While the tubulo-interstitial disease, including tubular atrophy and interstitial fibrosis, is the result of direct lithium injury on tubule-interstitial compartment, the focal segmental glomerulosclerosis is considered to be a secondary phenomenon due to loss of tubules in nephron. This patient, discussed in this report, had FSGS then progression to globally sclerotic glomeruli. There is also experimental evidence that suggest the possibility of FSGS may be the result rather than the cause of proteinuria [15]. The “focal and segmental” nature of FSGS requires good number of glomeruli on biopsy to be diagnosed, so those reported “minimal change disease” may be because of lack of enough renal sample or in early stage of disease that is immature to develop morphological lesion. Furthermore, Glen. et al. report biopsy proven lithium associated nephropathy in 24 patients [13]. Biopsy specimens of these patients revealed a surprisingly high prevalence of focal segmental glomerulosclerosis (50%) and global glomerulosclerosis (100%), almost of equivalent severity to the chronic tubule-interstitial disease. Podocyte foot processes effacement on electron microscopy examination in these cases suggested a severe podocyte injury for FSGS rather than minimal change disease. Unlike Santella et al studies this study support our findings where despite discontinuation of lithium, patients progressed to end staged renal disease because of FSGS but not minimal change disease. Glen, et al explained that by Kaplan-Meier survival analysis, creatinine level of more than 2.5 mg/dl is a single significance predictor of progression to ESRD [10,13] (Figure 1).

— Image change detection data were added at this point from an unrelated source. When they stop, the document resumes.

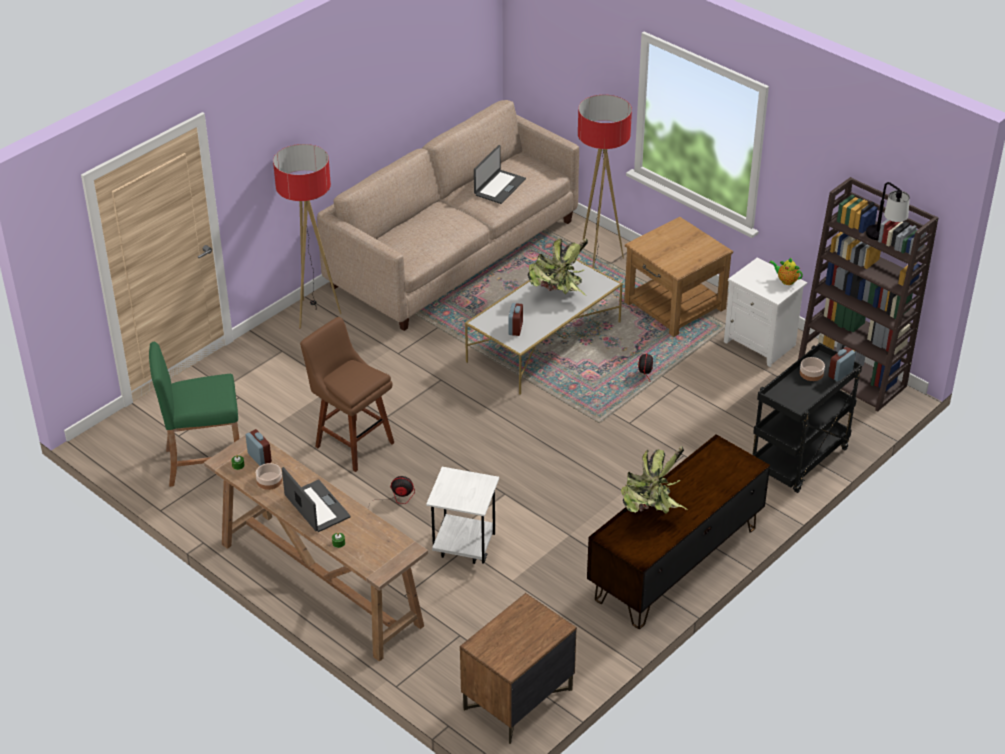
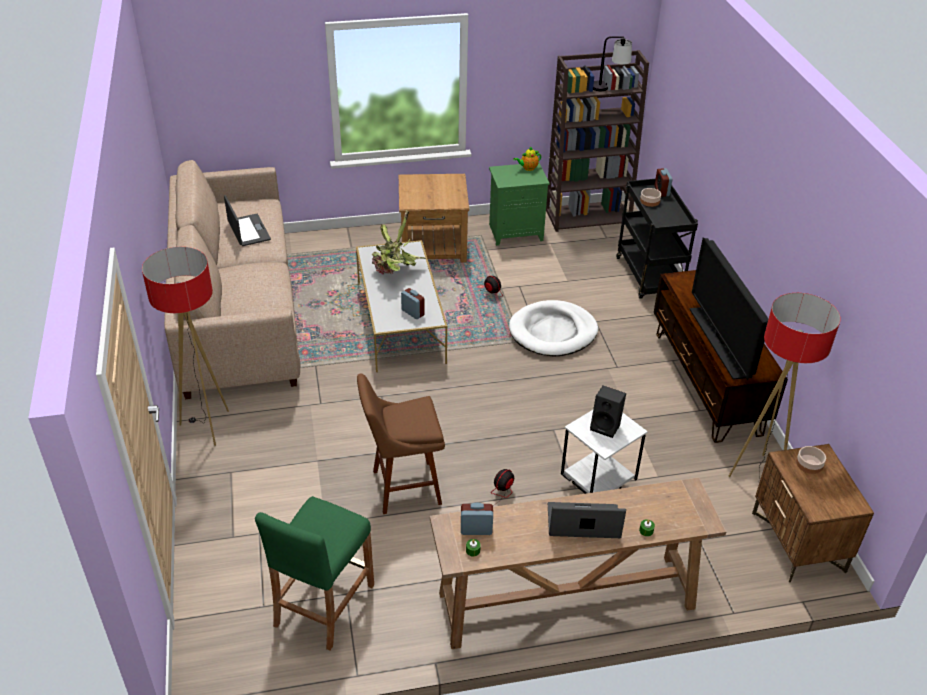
camera: 55 degrees left, 0 degrees up
(269, 480) = (516, 538): bowl -> bowl (809, 464)
(465, 489) = (606, 426): none -> black speaker
(598, 261) = (342, 252): floor lamp -> floor lamp (757, 475)
(635, 436) = (553, 332): none -> white dog bed
(650, 510) = (720, 342): potted plant -> television
(761, 344) = (516, 232): white nightstand -> green nightstand

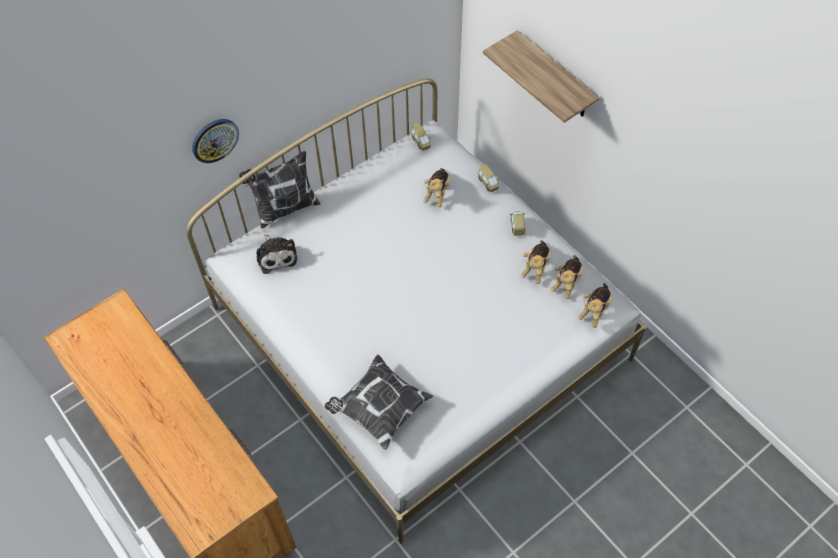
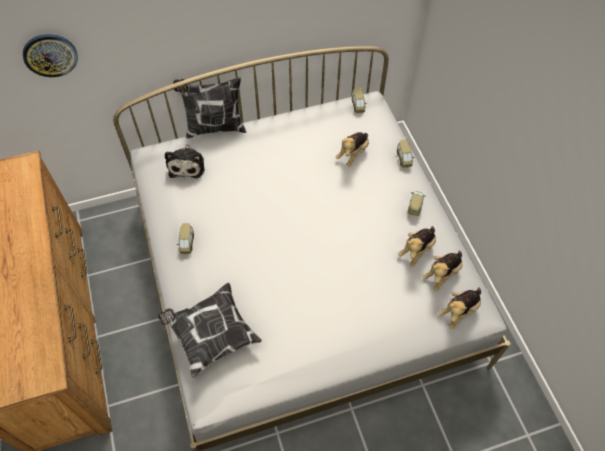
camera: 20 degrees right, 0 degrees up
(214, 140) = (147, 37): wall clock -> wall clock (50, 55)
(314, 332) = (187, 243): none -> toy car
(555, 76) = (493, 67): shelf -> none

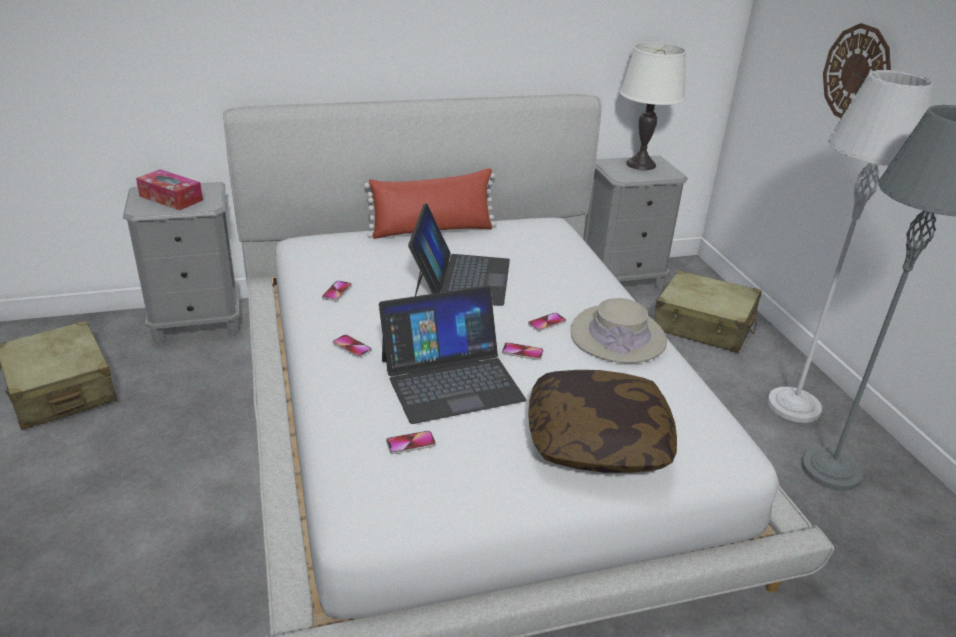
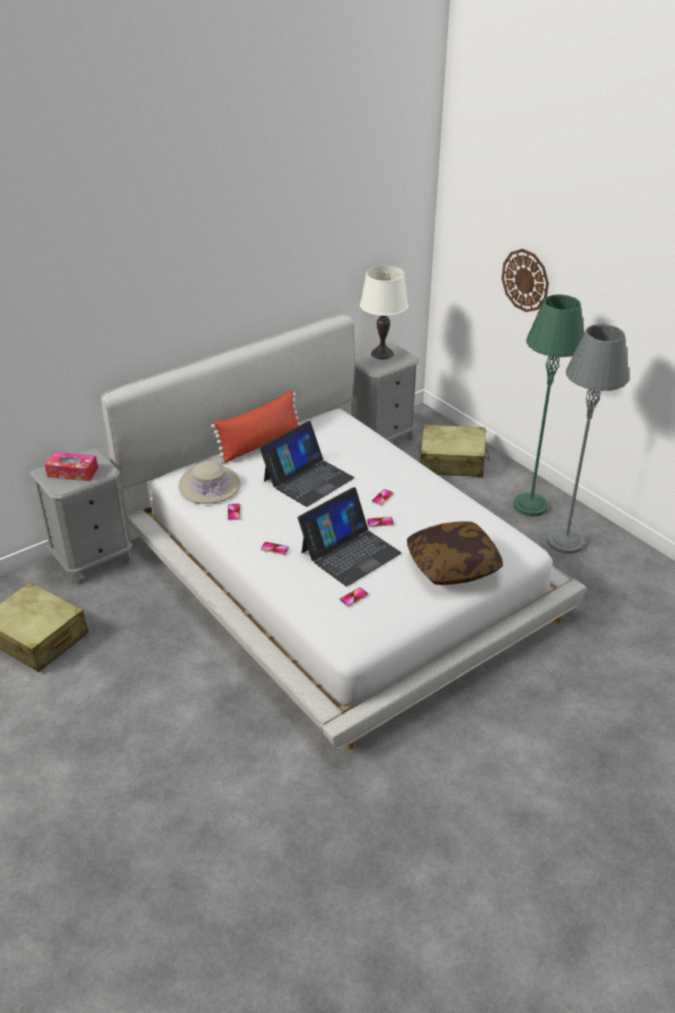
camera: 20 degrees left, 5 degrees up
(461, 278) = (308, 479): laptop -> laptop turned 60 degrees clockwise
(618, 336) = (430, 495): beige hat -> beige hat (209, 486)
(794, 406) = (530, 505): grey floor lamp -> green floor lamp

Observation of our patient who had prolonged lithium therapy showed the progression of chronic kidney disease to end stage renal disease even though lithium was discontinued long time ago (approximately 20 years). Diabetes is also a contributing factor in the development of nephropathy however, it is worth keeping in mind that prolong lithium use can lead to progression of tubular atrophy and interstitial fibrosis [16,17]. This explains the importance of early detection of nephropathy to prevent progression to end-stage renal disease despite discontinuation of lithium. This area is open for more research work.